In 2017, both Labour and the Greens promised a “feebate” scheme that would place a levy on purchasing high-emitting vehicles like double cab utes, and a corresponding discount on EVs, hybrids and other low-emitting vehicles. But National opposed it and then NZ First applied its notorious handbrake on that, as well as a Clean Car Standard. A frustrated Labour seemingly gave up, and didn’t even take a feebate scheme to voters in the 2020 – it was only the Greens that continued pushing for a clear car discount scheme.
So it’s taken a long time for any government to get even to the point that transport minister Michael Wood did yesterday, when he promised the Government would “consider options for an incentive scheme” to help Kiwis switch to clean cars. That’s a belated but significant step forward.
Because, topping up my diesel SUV with biodiesel, I knew (like most of us do) that it wasn’t a big enough step in the right direction. For most of us, we want to change, we know we have to change, but hybrids or electric vehicles still seem unaffordable.

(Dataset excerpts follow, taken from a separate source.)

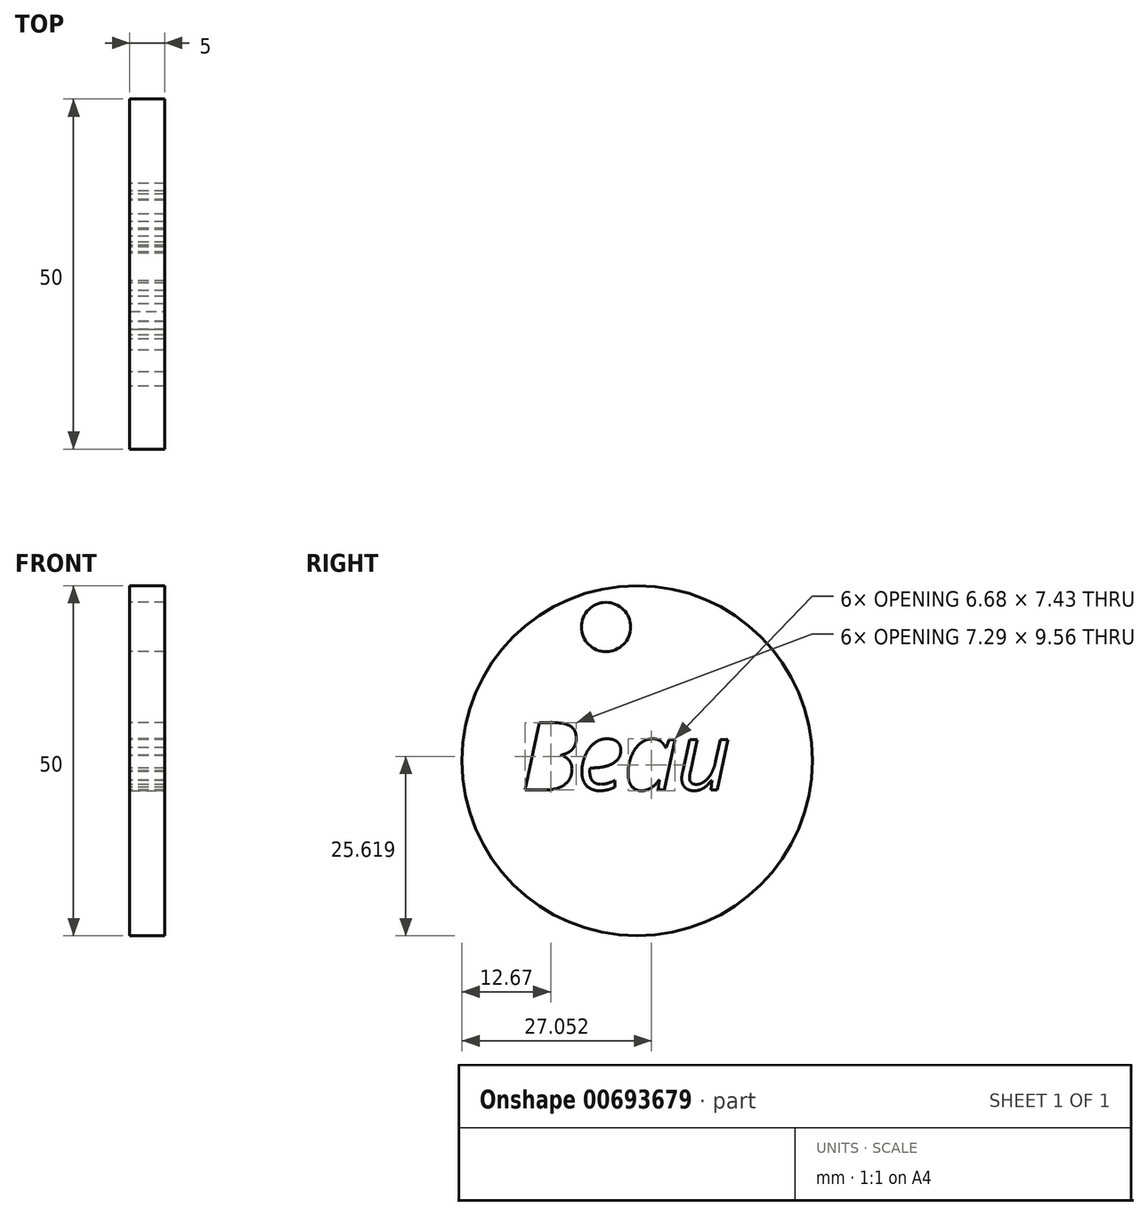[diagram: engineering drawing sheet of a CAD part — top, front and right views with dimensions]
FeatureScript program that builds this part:
annotation { "Feature Type Name" : "Feature", "Feature Type Description" : "" }
export const myFeature = defineFeature(function(context is Context, id is Id, definition is map)
    precondition{}
    {
        {
            var Q0;
            Q0=qCreatedBy(makeId("Right.planeOp"),FACE);
            var sketch = newSketch(context, id + "F0", { "sketchPlane" : qUnion([Q0])});
            skCircle(sketch, "E0", {"center": v(0, 0) * mm, "radius": 25 * mm});
            skText(sketch, "E1", { "text": "Beau", "fontName": "OpenSans-Italic.ttf"});
            skCircle(sketch, "E2", {"center": v(-4.44, 19.1) * mm, "radius": 3.52 * mm});
            const initialGuessF0  = {"E1": [-0.01654, -0.00416, 1, 0, 0.00964]};
            skSetInitialGuess(sketch, initialGuessF0);
            skSolve(sketch);
        }
        {
            var Q0;
            Q0=makeQuery(id+"F0.imprint","IMPRINT",FACE,{"disambiguationData":[TD([[makeQuery(id+"F0.imprint","IMPRINT",EDGE,{"derivedFrom":sQuery(id+"F0.wireOp",EDGE,"E0")}),1.0]])]});
            extrude(context, id + "F1", {"entities" : qUnion([Q0]), "depth" : 5 * mm, "offsetDistance" : 25 * mm});
        }
    });
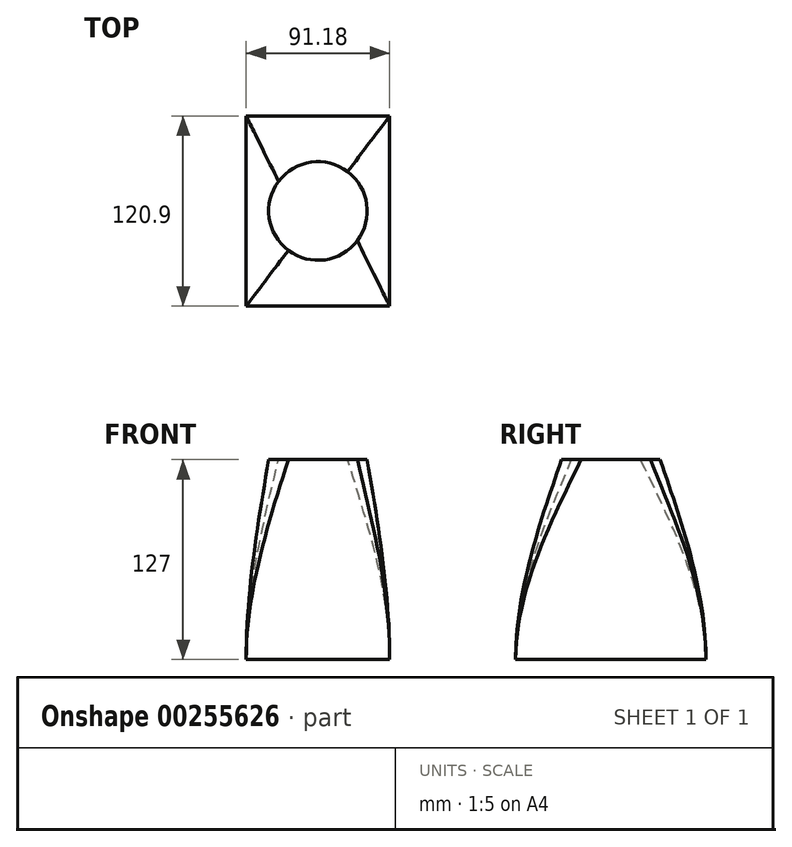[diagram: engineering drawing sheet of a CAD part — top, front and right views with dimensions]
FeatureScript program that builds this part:
annotation { "Feature Type Name" : "Feature", "Feature Type Description" : "" }
export const myFeature = defineFeature(function(context is Context, id is Id, definition is map)
    precondition{}
    {
        {
            var Q0;
            Q0=qCreatedBy(makeId("Top.planeOp"),FACE);
            var sketch = newSketch(context, id + "F0", { "sketchPlane" : qUnion([Q0])});
            skLineSegment(sketch, "E0.bottom", {"start": v(45.59, 60.45) * mm, "end": v(-45.59, 60.45) * mm});
            skLineSegment(sketch, "E0.top", {"start": v(45.59, -60.45) * mm, "end": v(-45.59, -60.45) * mm});
            skLineSegment(sketch, "E0.left", {"start": v(45.59, 60.45) * mm, "end": v(45.59, -60.45) * mm});
            skLineSegment(sketch, "E0.right", {"start": v(-45.59, 60.45) * mm, "end": v(-45.59, -60.45) * mm});
            skPoint(sketch, "E0.middle", {"position": v(0, 0) * mm});
            skSolve(sketch);
        }
        {
            var Q0;
            Q0=qCreatedBy(makeId("Top.planeOp"),FACE);
            cPlane(context, id + "F1", {"entities" : qUnion([Q0]), "cplaneType" : CPlaneType.OFFSET, "offset" : 127 * mm, "width" : 152.4 * mm, "height" : 152.4 * mm});
        }
        {
            var Q0;
            Q0=qCreatedBy(id+"F1.planeOp",FACE);
            var sketch = newSketch(context, id + "F2", { "sketchPlane" : qUnion([Q0])});
            skPoint(sketch, "E1.middle", {"position": v(0, 0) * mm});
            skCircle(sketch, "E2", {"center": v(0, 0) * mm, "radius": 31.3 * mm});
            skSolve(sketch);
        }
        {
            var Q0;
            Q0=makeQuery(id+"F0.imprint","IMPRINT",FACE,{"disambiguationData":[TD([[makeQuery(id+"F0.imprint","IMPRINT",EDGE,{"derivedFrom":sQuery(id+"F0.wireOp",EDGE,"E0.bottom")}),1.0]])]});
            var Q1;
            Q1=makeQuery(id+"F2.imprint","IMPRINT",FACE,{"disambiguationData":[TD([[makeQuery(id+"F2.imprint","IMPRINT",EDGE,{"derivedFrom":sQuery(id+"F2.wireOp",EDGE,"E2")}),1.0]])]});
            loft(context, id + "F3", {"startCondition" : LoftEndDerivativeType.NORMAL_TO_PROFILE, "startMagnitude" : 1, "sheetProfilesArray" : [{ "sheetProfileEntities" : qUnion([Q0]) }, { "sheetProfileEntities" : qUnion([Q1]) }]});
        }
    });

My Mitsubishi SUV, and Jacinda Ardern’s BMW sedan. and those big trucks waiting to fill up at the truckstop in East Tamaki – it’s likely they’ll all be on New Zealand’s roads for many years yet. Kiwis run their cars into the ground – the average age of the country’s light vehicle fleet is 14 and a half years.
We just don’t have that much time to cut our emissions – as the Climate Change Commission will brutally and unequivocally spell out this weekend.